First step towards a better night’s sleep
How does NightOwl work? The idea is as simple as it is ingenious: you place a small piece of medical equipment on your forehead or fingertip, you go to sleep, and in the morning a mobile app tells you if treatment is necessary by means of a report on, among other things, your respiration and oxygen saturation. This swift detection method is a first step in giving millions of people a better night’s sleep, because once detected, apnea can be treated with a special pressure mask or a mouth brace.
ResMed started distributing the cloud-connected home sleep apnea test in 2020 under the name onesleeptest. The first markets were India, New Zealand, and Australia, while people in several European countries also have access to the test.
Important to know: NightOwl is commercialized in the US as well, where it was approved by the US Food & Drug Administration (FDA), opening up an enormous market. To fully utilize the potential, ResMed decided to upgrade its minority share into a complete acquisition.
To acquire Ectosense, ResMed had to buy out a local and a British investment fund, as well as imec, Ectosense’s founders, and some private investors.
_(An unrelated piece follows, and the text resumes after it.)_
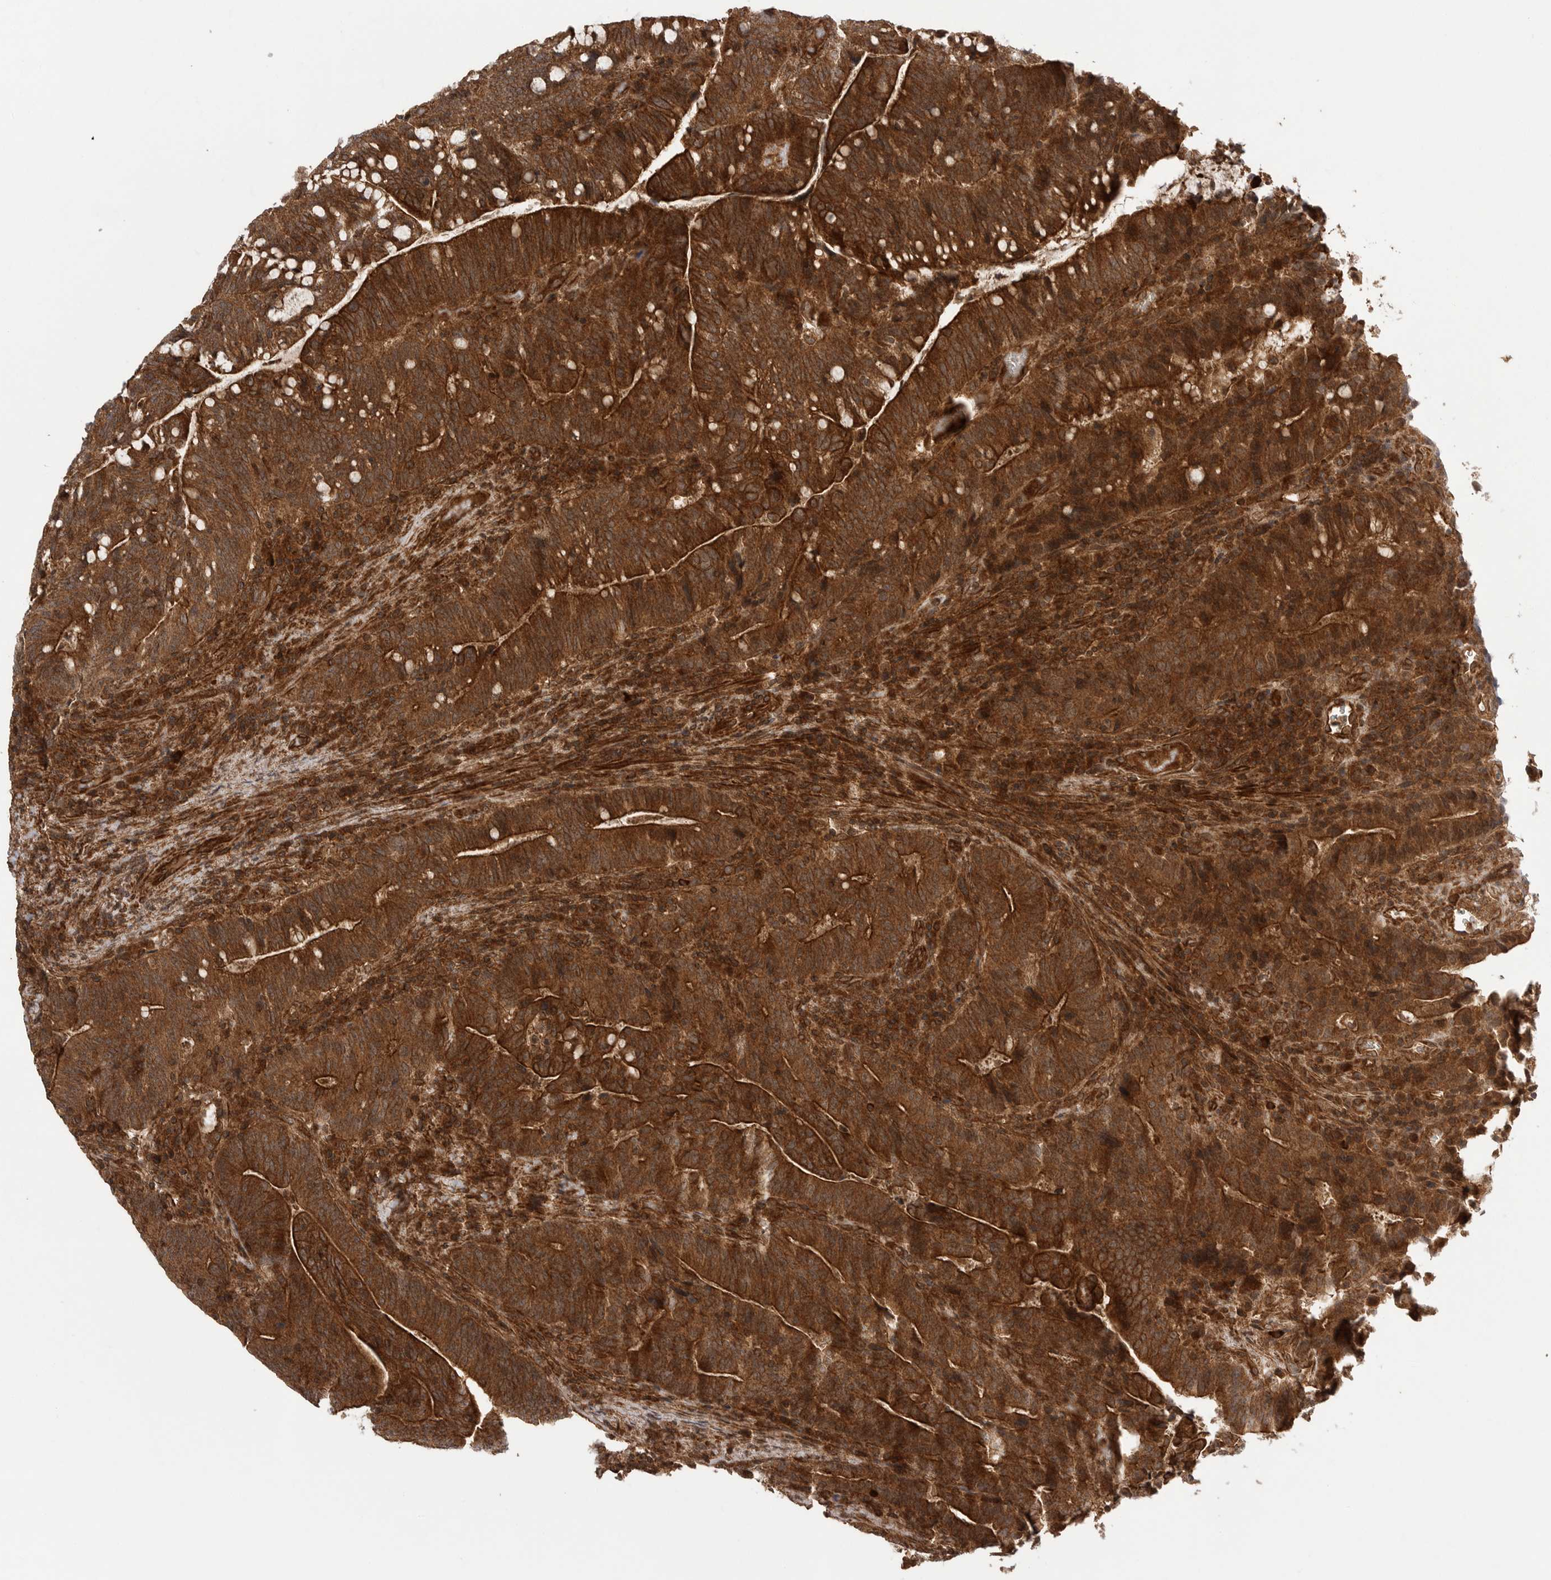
{"staining": {"intensity": "strong", "quantity": ">75%", "location": "cytoplasmic/membranous"}, "tissue": "colorectal cancer", "cell_type": "Tumor cells", "image_type": "cancer", "snomed": [{"axis": "morphology", "description": "Adenocarcinoma, NOS"}, {"axis": "topography", "description": "Colon"}], "caption": "A photomicrograph of human colorectal cancer stained for a protein exhibits strong cytoplasmic/membranous brown staining in tumor cells.", "gene": "PRDX4", "patient": {"sex": "female", "age": 66}}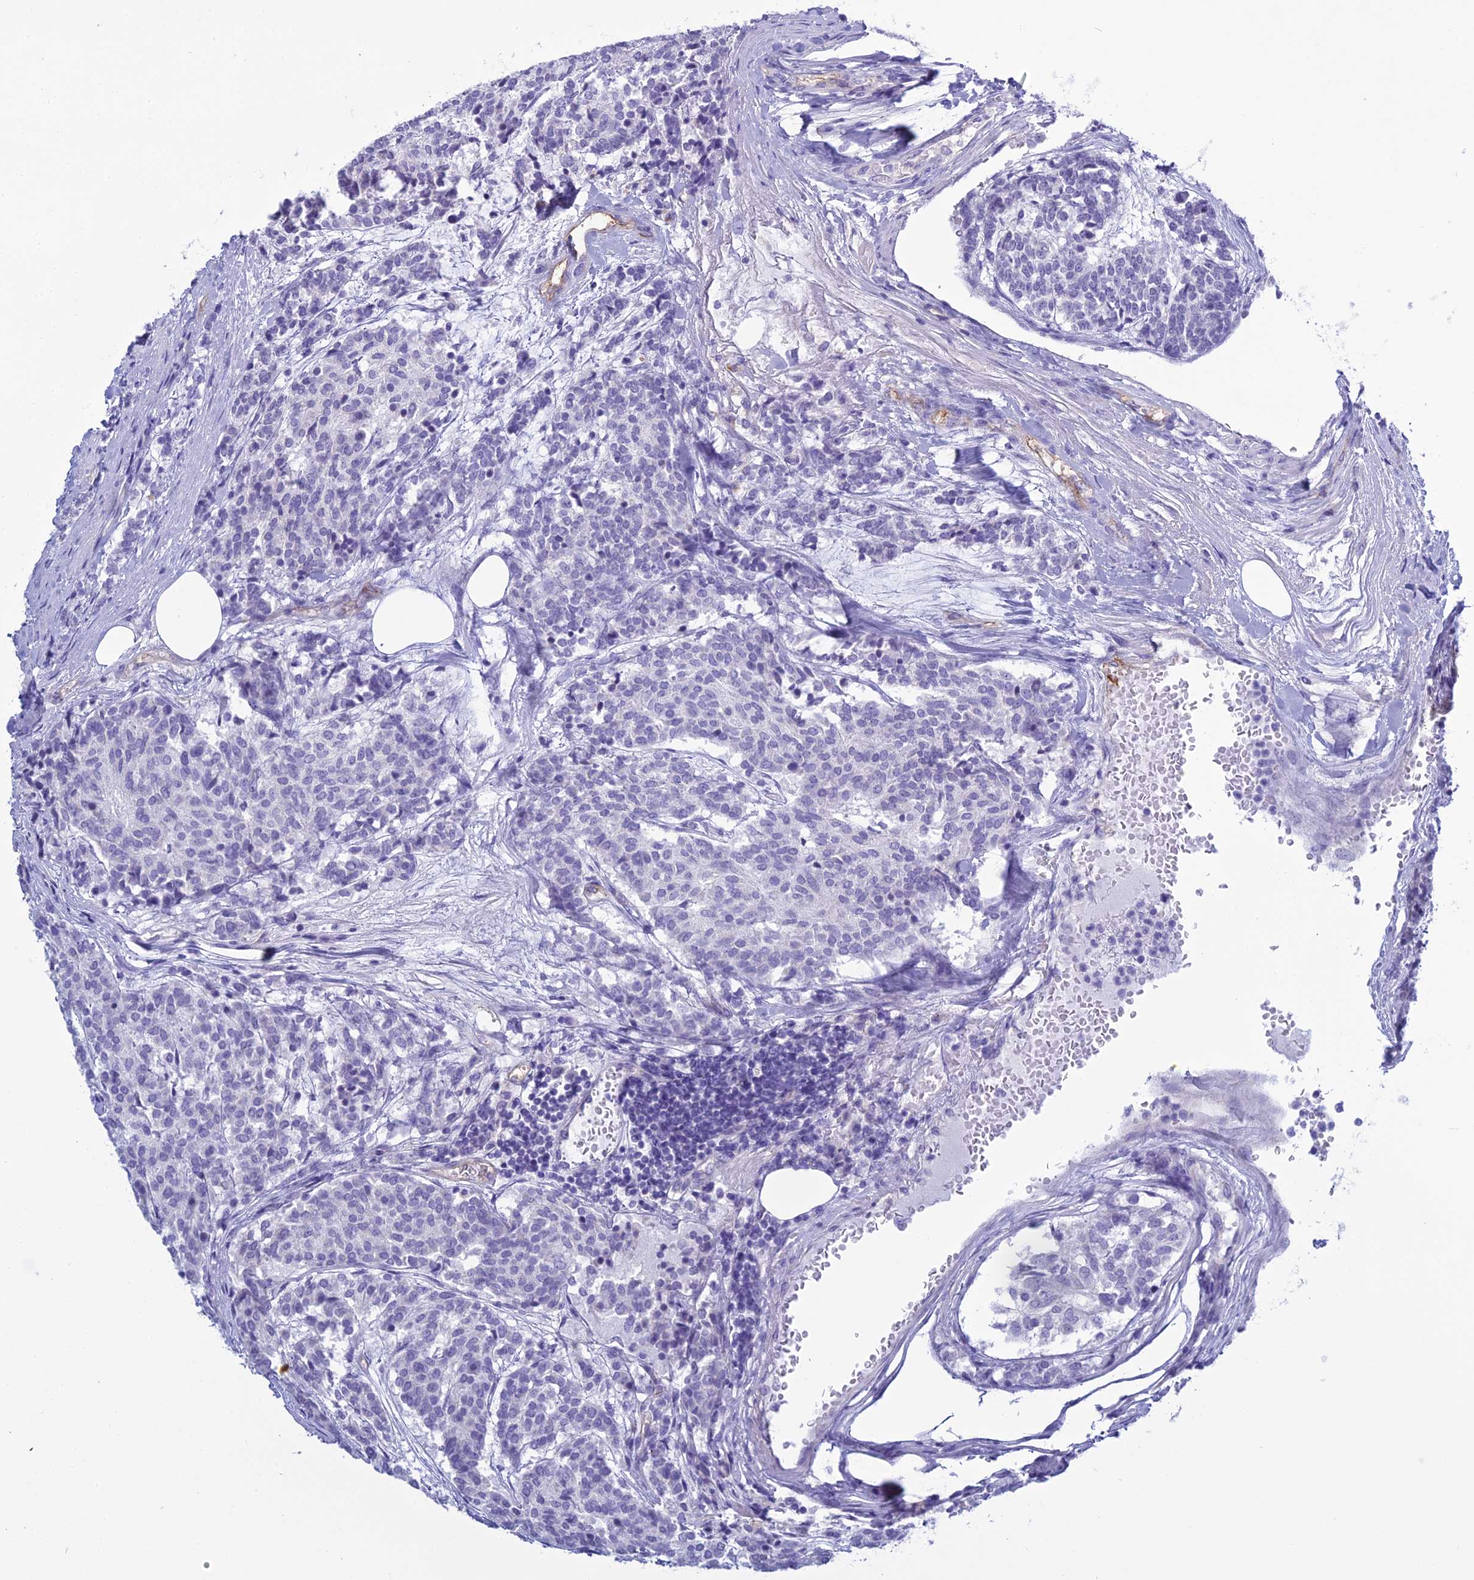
{"staining": {"intensity": "negative", "quantity": "none", "location": "none"}, "tissue": "carcinoid", "cell_type": "Tumor cells", "image_type": "cancer", "snomed": [{"axis": "morphology", "description": "Carcinoid, malignant, NOS"}, {"axis": "topography", "description": "Pancreas"}], "caption": "Tumor cells are negative for brown protein staining in carcinoid.", "gene": "ACE", "patient": {"sex": "female", "age": 54}}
Now that the deal is finalized, ResMed shares its ambitions.
“Ectosense’s home sleep apnea test enables us to help millions of people improve their overall health.”
Jim Hollingshead, ResMed President of Sleep and Respiratory Care
“Ectosense’s digital and easy-to-use solutions can help significantly increase diagnoses, as well as general awareness of this highly prevalent, 100% treatable disease,” asserts Jim Hollingshead, ResMed President of Sleep and Respiratory Care. “This will help expand our reach and identify the 936 million people around the globe who have sleep apnea.”